Führen Sie regelmässig einen Soll-Ist-Vergleich durch. Vergleichen Sie Ihre geplanten Umsätze, Kosten und Meilensteine mit den tatsächlichen Ergebnissen. Weichen die Zahlen stark ab, analysieren Sie die Ursachen und passen Sie den Plan an.

Dieser Vergleich hilft Ihnen nicht nur bei der Planung, sondern auch bei Bankgesprächen und Investorentreffen. Wer zeigen kann, dass er seine Zahlen kennt und Abweichungen erklären kann, wirkt kompetent und vertrauenswürdig.

Businessplan für verschiedene Rechtsformen

Einzelfirma

Bei der Einzelfirma ist der Businessplan in der Regel weniger umfangreich. Da kein Mindestkapital erforderlich ist und die Gründung unkompliziert abläuft, reicht oft ein vereinfachter Geschäftsplan mit Fokus auf Finanzen und Markt.

GmbH

Für die GmbH-Gründung mit einem Stammkapital von mindestens CHF 20'000 sollte der Businessplan solider sein. Besonders wenn mehrere Gesellschafter beteiligt sind, dient er auch als gemeinsame Planungsgrundlage.

AG

Bei der AG, deren Aktienkapital mindestens CHF 100'000 beträgt, wird ein umfassender Businessplan erwartet. Dies gilt besonders, wenn externe Investoren Aktien zeichnen sollen.

Checkliste: Was gehört in den Businessplan?

Bevor Sie Ihren Businessplan einreichen oder vorlegen, prüfen Sie folgende Punkte:

  • Executive Summary – Ist die Zusammenfassung verständlich und überzeugend?
  • Geschäftsidee – Ist der Kundennutzen klar formuliert?
  • Marktanalyse – Basiert sie auf konkreten Daten und Quellen?
  • Wettbewerbsanalyse – Haben Sie direkte und indirekte Konkurrenten identifiziert?
  • Marketingstrategie – Ist der Weg zum Kunden realistisch geplant?
  • Finanzplan – Sind die Zahlen plausibel und mit drei Szenarien hinterlegt?
  • Risikoanalyse – Sind die wichtigsten Risiken benannt und Gegenmassnahmen formuliert?
  • Team – Sind die Kompetenzen und Erfahrungen des Teams dargestellt?
  • Layout – Ist das Dokument professionell gestaltet und fehlerfrei?
  • Anhänge – Sind Lebensläufe, Referenzen und weitere Unterlagen beigefügt?

Ein vollständiger Businessplan, der alle diese Punkte abdeckt, gibt Banken und Investoren das nötige Vertrauen in Ihr Vorhaben.

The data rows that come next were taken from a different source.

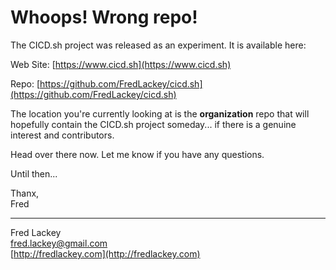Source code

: # Whoops!  Wrong repo!  

The CICD.sh project was released as an experiment.  It is available here:

Web Site: [https://www.cicd.sh](https://www.cicd.sh)

Repo: [https://github.com/FredLackey/cicd.sh](https://github.com/FredLackey/cicd.sh)

The location you're currently looking at is the **organization** repo that will hopefully contain the CICD.sh project someday... if there is a genuine interest and contributors.

Head over there now.  Let me know if you have any questions.

Until then...

Thanx,  
Fred

-----

Fred Lackey  
[fred.lackey@gmail.com](mailto://fred.lackey@gmail.com)  
[http://fredlackey.com](http://fredlackey.com)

Vom Businessplan zur Firmengründung

Ein fertiggestellter Businessplan ist der perfekte Startpunkt für Ihre Firmengründung. Sobald Sie Ihre Planung abgeschlossen haben, können Sie den nächsten Schritt gehen: die formelle Gründung und den Handelsregistereintrag.

Beachten Sie: Der Businessplan ist ein lebendes Dokument. Aktualisieren Sie ihn regelmässig und passen Sie ihn an die Realität an. Viele erfolgreiche Unternehmer überarbeiten ihren Businessplan im ersten Jahr mehrfach.